Saved entries:
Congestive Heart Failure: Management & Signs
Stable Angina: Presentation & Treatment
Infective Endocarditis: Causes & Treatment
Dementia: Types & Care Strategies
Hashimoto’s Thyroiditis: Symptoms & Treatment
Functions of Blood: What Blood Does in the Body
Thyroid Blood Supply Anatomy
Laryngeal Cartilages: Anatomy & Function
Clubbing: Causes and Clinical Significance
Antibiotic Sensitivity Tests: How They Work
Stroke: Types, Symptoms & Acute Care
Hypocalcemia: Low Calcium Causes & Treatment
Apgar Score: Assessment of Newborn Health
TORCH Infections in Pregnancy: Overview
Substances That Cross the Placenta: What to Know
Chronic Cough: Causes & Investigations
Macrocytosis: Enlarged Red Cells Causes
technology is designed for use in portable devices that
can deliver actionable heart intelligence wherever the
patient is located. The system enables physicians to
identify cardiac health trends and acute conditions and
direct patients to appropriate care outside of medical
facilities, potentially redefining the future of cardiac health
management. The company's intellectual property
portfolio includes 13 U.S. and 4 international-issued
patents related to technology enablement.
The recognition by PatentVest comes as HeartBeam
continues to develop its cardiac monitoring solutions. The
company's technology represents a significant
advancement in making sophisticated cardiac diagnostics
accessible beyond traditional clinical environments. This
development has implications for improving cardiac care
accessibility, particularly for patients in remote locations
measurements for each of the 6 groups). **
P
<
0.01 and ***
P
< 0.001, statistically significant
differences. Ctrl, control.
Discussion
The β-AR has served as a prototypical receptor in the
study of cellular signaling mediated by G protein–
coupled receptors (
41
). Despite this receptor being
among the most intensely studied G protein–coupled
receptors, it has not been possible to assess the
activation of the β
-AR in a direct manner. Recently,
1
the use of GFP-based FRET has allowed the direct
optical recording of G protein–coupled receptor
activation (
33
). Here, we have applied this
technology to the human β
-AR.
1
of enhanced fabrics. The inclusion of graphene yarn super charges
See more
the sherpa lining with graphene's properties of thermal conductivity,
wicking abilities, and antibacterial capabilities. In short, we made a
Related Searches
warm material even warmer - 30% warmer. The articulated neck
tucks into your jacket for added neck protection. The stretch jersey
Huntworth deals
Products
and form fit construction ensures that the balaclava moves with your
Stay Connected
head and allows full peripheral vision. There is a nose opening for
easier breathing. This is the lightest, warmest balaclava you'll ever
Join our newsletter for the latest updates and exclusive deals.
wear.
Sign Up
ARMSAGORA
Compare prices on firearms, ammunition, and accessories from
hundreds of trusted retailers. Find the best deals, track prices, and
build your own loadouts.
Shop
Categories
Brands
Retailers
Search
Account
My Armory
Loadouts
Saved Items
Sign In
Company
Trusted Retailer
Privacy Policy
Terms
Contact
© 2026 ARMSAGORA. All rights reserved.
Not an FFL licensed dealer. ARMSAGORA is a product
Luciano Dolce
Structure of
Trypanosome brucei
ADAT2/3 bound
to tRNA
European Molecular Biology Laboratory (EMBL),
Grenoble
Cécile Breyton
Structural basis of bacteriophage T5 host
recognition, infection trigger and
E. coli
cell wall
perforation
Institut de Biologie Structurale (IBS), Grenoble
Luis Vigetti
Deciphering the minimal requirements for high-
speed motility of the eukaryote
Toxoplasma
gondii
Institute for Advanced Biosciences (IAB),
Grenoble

> **WHAT THE EXERCISE ASKS**
Now repeat the data exactly, keeping every line.

> **TASK ANSWER**
Congestive Heart Failure: Management & Signs
Stable Angina: Presentation & Treatment
Infective Endocarditis: Causes & Treatment
Dementia: Types & Care Strategies
Hashimoto’s Thyroiditis: Symptoms & Treatment
Functions of Blood: What Blood Does in the Body
Thyroid Blood Supply Anatomy
Laryngeal Cartilages: Anatomy & Function
Clubbing: Causes and Clinical Significance
Antibiotic Sensitivity Tests: How They Work
Stroke: Types, Symptoms & Acute Care
Hypocalcemia: Low Calcium Causes & Treatment
Apgar Score: Assessment of Newborn Health
TORCH Infections in Pregnancy: Overview
Substances That Cross the Placenta: What to Know
Chronic Cough: Causes & Investigations
Macrocytosis: Enlarged Red Cells Causes
technology is designed for use in portable devices that
can deliver actionable heart intelligence wherever the
patient is located. The system enables physicians to
identify cardiac health trends and acute conditions and
direct patients to appropriate care outside of medical
facilities, potentially redefining the future of cardiac health
management. The company's intellectual property
portfolio includes 13 U.S. and 4 international-issued
patents related to technology enablement.
The recognition by PatentVest comes as HeartBeam
continues to develop its cardiac monitoring solutions. The
company's technology represents a significant
advancement in making sophisticated cardiac diagnostics
accessible beyond traditional clinical environments. This
development has implications for improving cardiac care
accessibility, particularly for patients in remote locations
measurements for each of the 6 groups). **
P
<
0.01 and ***
P
< 0.001, statistically significant
differences. Ctrl, control.
Discussion
The β-AR has served as a prototypical receptor in the
study of cellular signaling mediated by G protein–
coupled receptors (
41
). Despite this receptor being
among the most intensely studied G protein–coupled
receptors, it has not been possible to assess the
activation of the β
-AR in a direct manner. Recently,
1
the use of GFP-based FRET has allowed the direct
optical recording of G protein–coupled receptor
activation (
33
). Here, we have applied this
technology to the human β
-AR.
1
of enhanced fabrics. The inclusion of graphene yarn super charges
See more
the sherpa lining with graphene's properties of thermal conductivity,
wicking abilities, and antibacterial capabilities. In short, we made a
Related Searches
warm material even warmer - 30% warmer. The articulated neck
tucks into your jacket for added neck protection. The stretch jersey
Huntworth deals
Products
and form fit construction ensures that the balaclava moves with your
Stay Connected
head and allows full peripheral vision. There is a nose opening for
easier breathing. This is the lightest, warmest balaclava you'll ever
Join our newsletter for the latest updates and exclusive deals.
wear.
Sign Up
ARMSAGORA
Compare prices on firearms, ammunition, and accessories from
hundreds of trusted retailers. Find the best deals, track prices, and
build your own loadouts.
Shop
Categories
Brands
Retailers
Search
Account
My Armory
Loadouts
Saved Items
Sign In
Company
Trusted Retailer
Privacy Policy
Terms
Contact
© 2026 ARMSAGORA. All rights reserved.
Not an FFL licensed dealer. ARMSAGORA is a product
Luciano Dolce
Structure of
Trypanosome brucei
ADAT2/3 bound
to tRNA
European Molecular Biology Laboratory (EMBL),
Grenoble
Cécile Breyton
Structural basis of bacteriophage T5 host
recognition, infection trigger and
E. coli
cell wall
perforation
Institut de Biologie Structurale (IBS), Grenoble
Luis Vigetti
Deciphering the minimal requirements for high-
speed motility of the eukaryote
Toxoplasma
gondii
Institute for Advanced Biosciences (IAB),
Grenoble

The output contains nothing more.